2hollis is born for the stage. He glides, he convulses, he jumps. Phones are glued to his every move. And the faces behind them? They contort, scream, side fringes bouncing with the bass. Fervent fans fervently dispute over what he should play next. But this frenzied reaction is no strange thing. The alternative pop artist has a reputation for manufacturing mania in his predominantly teenage audience. In the last year, he’s performed an incredible set at Coachella’s enviable sunset slot, dominated the stage at Lollapalooza and played an electric London debut at Heaven. His return to the capital on the final night of his UK tour, Star (named after his 2025 album), was no different.
For 2hollis has entirely captivated a TikTok generation. His fans, dressed in studded belts, ripped tights and furry legwarmers, boots, hoods, (the list goes on), echo the blend of subcultures that his music embodies. It would be impossible from the fashion alone to determine the artist’s sound identity — it’s ’90s grunge, it’s mid-2000s emo, it’s ’80s Furries turned Brat. It’s trance-like beats and wholesome pop.
There are scant parents around. Those who are ‘cooler’ take part in this cultural jumble, dragging out the shorts and leggings from their youth, marking their faces with the artist’s signature black stripe (one make-up tutorial recreating the look has over two hundred thousand views on TikTok). Others stand in the queue with their arms folded, chins to chest, bracing themselves against the cold and explosion of hyperpop yet to come.
The artist opens with ‘Flash’, unveiling an inflatable white tiger — inspired by his album of this same name — on stage, to an eye-fuck of a light show. Attention deficit is a stranger to this setting. Though it’s not all heavy base, synths and autotuned screams. Renditions of ‘We Could Be Heroes’ (the track is only available on SoundCloud, harking back to the artist’s beginnings) and ‘Teenage Soldier’ are quietly thoughtful. 2hollis even brings a black-hooded, acoustic guitar-bearing figure on stage to accompany him during ‘Eldest Child’.

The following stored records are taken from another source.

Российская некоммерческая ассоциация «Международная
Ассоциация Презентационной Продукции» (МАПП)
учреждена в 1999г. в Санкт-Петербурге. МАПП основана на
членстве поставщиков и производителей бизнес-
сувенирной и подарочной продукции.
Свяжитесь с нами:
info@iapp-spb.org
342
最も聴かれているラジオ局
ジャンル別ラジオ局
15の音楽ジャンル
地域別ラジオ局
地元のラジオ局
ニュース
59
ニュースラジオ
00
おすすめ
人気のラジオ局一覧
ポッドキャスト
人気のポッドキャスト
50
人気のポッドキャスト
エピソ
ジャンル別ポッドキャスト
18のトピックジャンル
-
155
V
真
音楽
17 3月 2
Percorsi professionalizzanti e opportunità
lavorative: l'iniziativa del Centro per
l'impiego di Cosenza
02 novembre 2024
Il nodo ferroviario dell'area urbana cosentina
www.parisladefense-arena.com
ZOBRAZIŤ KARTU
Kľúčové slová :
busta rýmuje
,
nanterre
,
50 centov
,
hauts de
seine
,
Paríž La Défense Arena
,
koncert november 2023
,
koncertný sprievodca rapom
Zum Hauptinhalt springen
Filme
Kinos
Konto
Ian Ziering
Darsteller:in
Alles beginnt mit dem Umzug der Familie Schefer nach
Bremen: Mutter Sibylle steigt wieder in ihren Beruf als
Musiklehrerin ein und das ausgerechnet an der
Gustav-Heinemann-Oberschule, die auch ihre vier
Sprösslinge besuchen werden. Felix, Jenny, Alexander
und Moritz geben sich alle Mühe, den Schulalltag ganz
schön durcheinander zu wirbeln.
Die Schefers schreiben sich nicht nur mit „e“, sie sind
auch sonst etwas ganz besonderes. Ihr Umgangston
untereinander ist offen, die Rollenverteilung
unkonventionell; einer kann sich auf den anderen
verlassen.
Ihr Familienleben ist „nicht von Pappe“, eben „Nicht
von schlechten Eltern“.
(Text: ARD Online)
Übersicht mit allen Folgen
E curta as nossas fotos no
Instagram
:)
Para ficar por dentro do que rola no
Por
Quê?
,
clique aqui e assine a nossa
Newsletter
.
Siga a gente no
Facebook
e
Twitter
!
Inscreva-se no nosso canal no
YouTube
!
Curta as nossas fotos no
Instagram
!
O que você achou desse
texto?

The criticism of Gen Z not knowing how to be at a gig feels wrongly accusatory here. Girls hold hands behind me, swaying to the music. At one point, 2hollis stands centre stage, singing into the mic with the prowess of an old rock god. The upper balcony shakes beneath stamping feet. And then, 2hollis switches back to ethereal frenzy mode: topless, blonde hair swinging behind him during the six encores of his 2023 breakout track, ‘Jeans’. Each time he stops, the audience cries out for more. He plays it again, and this continues until his crew joins him on stage, overturning the giant tiger in what feels like a hilarious metaphor of what his music is: a new age of pop — counterculture as the culture.